-- Passage extrait --

L’asile en Europe et en Belgique : une arrivée de migrants qui revient à la normale, un accueil des européens qui reste timide


Au hasard des crises humanitaires et des décisions politiques internationales et nationales, la question de l’asile est en constante évolution. Dans ce contexte mouvant, tant les réalités que les images et rumeurs qu’elles génèrent doivent être sans cesse analysées et prises en compte. Pour faire la point sur la question, le CIMB (Centre Interculturel de Mons et du Borinage) a organisé une conférence-débat autour de la question de « L’asile en Belgique : aujourd’hui, où en est-on ? » Une piqûre de rappel entre exposé, témoignage et débat.

-- Segment de données --
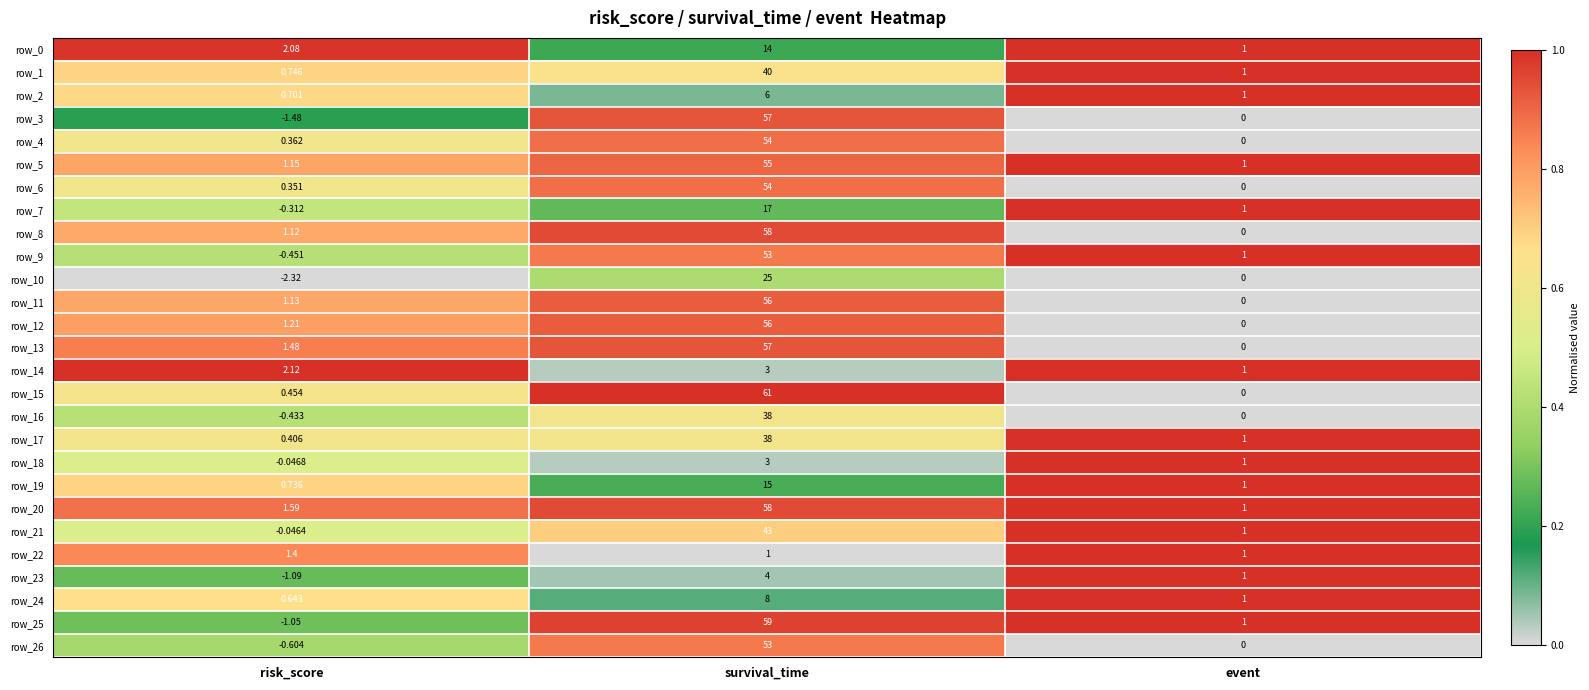

The row_13 series shows 1.5 at survival_time. True or false?

False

-- Énoncé du problème --
Recopiez sans modification, dans le passage sur l'asile en Belgique, tout ce qui va de « L’asile en Europe » jusqu'à « témoignage et débat. ».

-- Réponse rédigée --
L’asile en Europe et en Belgique : une arrivée de migrants qui revient à la normale, un accueil des européens qui reste timide


Au hasard des crises humanitaires et des décisions politiques internationales et nationales, la question de l’asile est en constante évolution. Dans ce contexte mouvant, tant les réalités que les images et rumeurs qu’elles génèrent doivent être sans cesse analysées et prises en compte. Pour faire la point sur la question, le CIMB (Centre Interculturel de Mons et du Borinage) a organisé une conférence-débat autour de la question de « L’asile en Belgique : aujourd’hui, où en est-on ? » Une piqûre de rappel entre exposé, témoignage et débat.